Top of DATA RECORDS
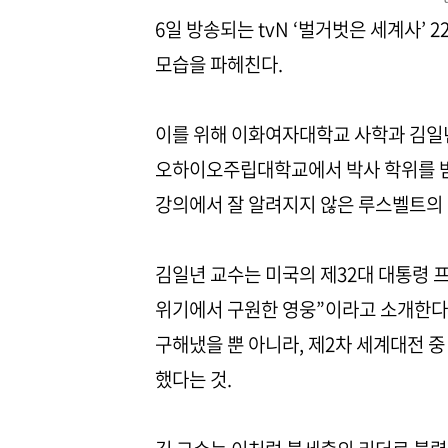
6일 방송되는 tvN ‘벌거벗은 세계사’
모습을 파헤친다.
이를 위해 이화여자대학교 사학과 김일년
오하이오주립대학교에서 박사 학위를 받
강의에서 잘 알려지지 않은 루스벨트의
김일년 교수는 미국의 제32대 대통령 
위기에서 구원한 영웅”이라고 소개한다.
구해냈을 뿐 아니라, 제2차 세계대전 
했다는 것.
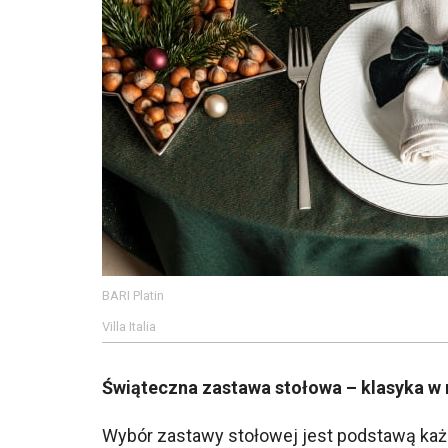
BARI Platin
Villa Italia
Świąteczna zastawa stołowa – klasyka 
Wybór zastawy stołowej jest podstawą każde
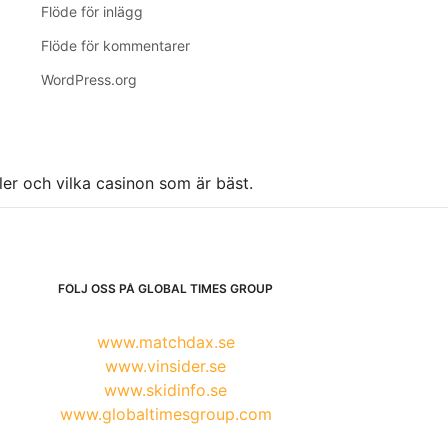
Flöde för inlägg
Flöde för kommentarer
WordPress.org
ller och vilka casinon som är bäst.
FÖLJ OSS PÅ GLOBAL TIMES GROUP
www.matchdax.se
www.vinsider.se
www.skidinfo.se
www.globaltimesgroup.com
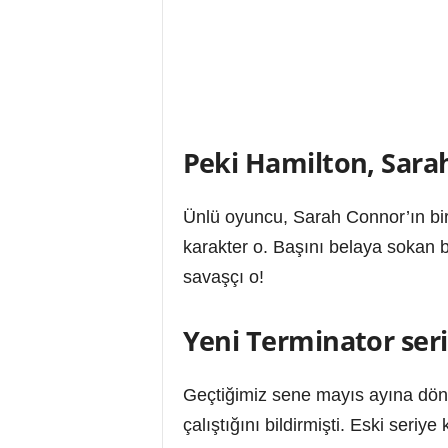
Peki Hamilton, Sara
Ünlü oyuncu, Sarah Connor’ın bir 
karakter o. Başını belaya sokan bi
savaşçı o!
Yeni Terminator serisi
Geçtiğimiz sene mayıs ayına döne
çalıştığını bildirmişti. Eski seri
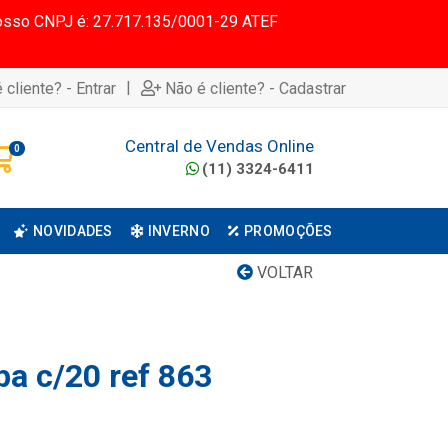
 Nosso CNPJ é: 27.717.135/0001-29 ATEF
|
 cliente? - Entrar
Não é cliente? - Cadastrar
Central de Vendas Online
0
(11) 3324-6411
NOVIDADES
INVERNO
PROMOÇÕES
VOLTAR
pa c/20 ref 863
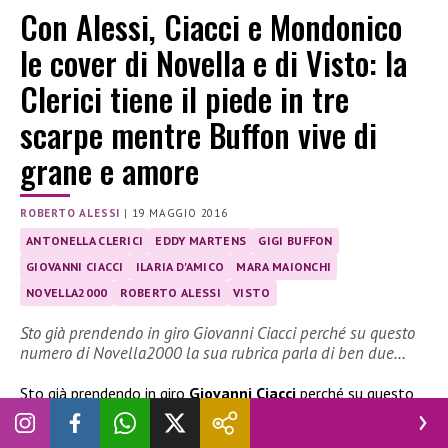
Con Alessi, Ciacci e Mondonico
le cover di Novella e di Visto: la
Clerici tiene il piede in tre
scarpe mentre Buffon vive di
grane e amore
ROBERTO ALESSI
|
19 MAGGIO 2016
ANTONELLA CLERICI
EDDY MARTENS
GIGI BUFFON
GIOVANNI CIACCI
ILARIA D'AMICO
MARA MAIONCHI
NOVELLA2000
ROBERTO ALESSI
VISTO
Sto già prendendo in giro Giovanni Ciacci perché su questo
numero di Novella2000 la sua rubrica parla di ben due…
Sto già prendendo in giro
Giovanni Ciacci
perché su questo
numero di
Novella2000
la sua rubrica parla di ben due libri:
uno di
Mara Maionchi
e uno di
Barbara d’Urso
, tanto è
Bottom of DATA RECORDS
■ EXERCISE DIRECTIONS ■
Leave out the pictures and reproduce the rest of the listing exactly.

■ RESPONSE TO THE EXERCISE ■
6일 방송되는 tvN ‘벌거벗은 세계사’
모습을 파헤친다.
이를 위해 이화여자대학교 사학과 김일년
오하이오주립대학교에서 박사 학위를 받
강의에서 잘 알려지지 않은 루스벨트의
김일년 교수는 미국의 제32대 대통령 
위기에서 구원한 영웅”이라고 소개한다.
구해냈을 뿐 아니라, 제2차 세계대전 
했다는 것.
BARI Platin
Villa Italia
Świąteczna zastawa stołowa – klasyka 
Wybór zastawy stołowej jest podstawą każde
Flöde för inlägg
Flöde för kommentarer
WordPress.org
ller och vilka casinon som är bäst.
FÖLJ OSS PÅ GLOBAL TIMES GROUP
www.matchdax.se
www.vinsider.se
www.skidinfo.se
www.globaltimesgroup.com
Peki Hamilton, Sara
Ünlü oyuncu, Sarah Connor’ın bir 
karakter o. Başını belaya sokan bi
savaşçı o!
Yeni Terminator serisi
Geçtiğimiz sene mayıs ayına döne
çalıştığını bildirmişti. Eski seri
 Nosso CNPJ é: 27.717.135/0001-29 ATEF
|
 cliente? - Entrar
Não é cliente? - Cadastrar
Central de Vendas Online
0
(11) 3324-6411
NOVIDADES
INVERNO
PROMOÇÕES
VOLTAR
pa c/20 ref 863
Con Alessi, Ciacci e Mondonico
le cover di Novella e di Visto: la
Clerici tiene il piede in tre
scarpe mentre Buffon vive di
grane e amore
ROBERTO ALESSI
|
19 MAGGIO 2016
ANTONELLA CLERICI
EDDY MARTENS
GIGI BUFFON
GIOVANNI CIACCI
ILARIA D'AMICO
MARA MAIONCHI
NOVELLA2000
ROBERTO ALESSI
VISTO
Sto già prendendo in giro Giovanni Ciacci perché su questo
numero di Novella2000 la sua rubrica parla di ben due…
Sto già prendendo in giro
Giovanni Ciacci
perché su questo
numero di
Novella2000
la sua rubrica parla di ben due libri:
uno di
Mara Maionchi
e uno di
Barbara d’Urso
, tanto è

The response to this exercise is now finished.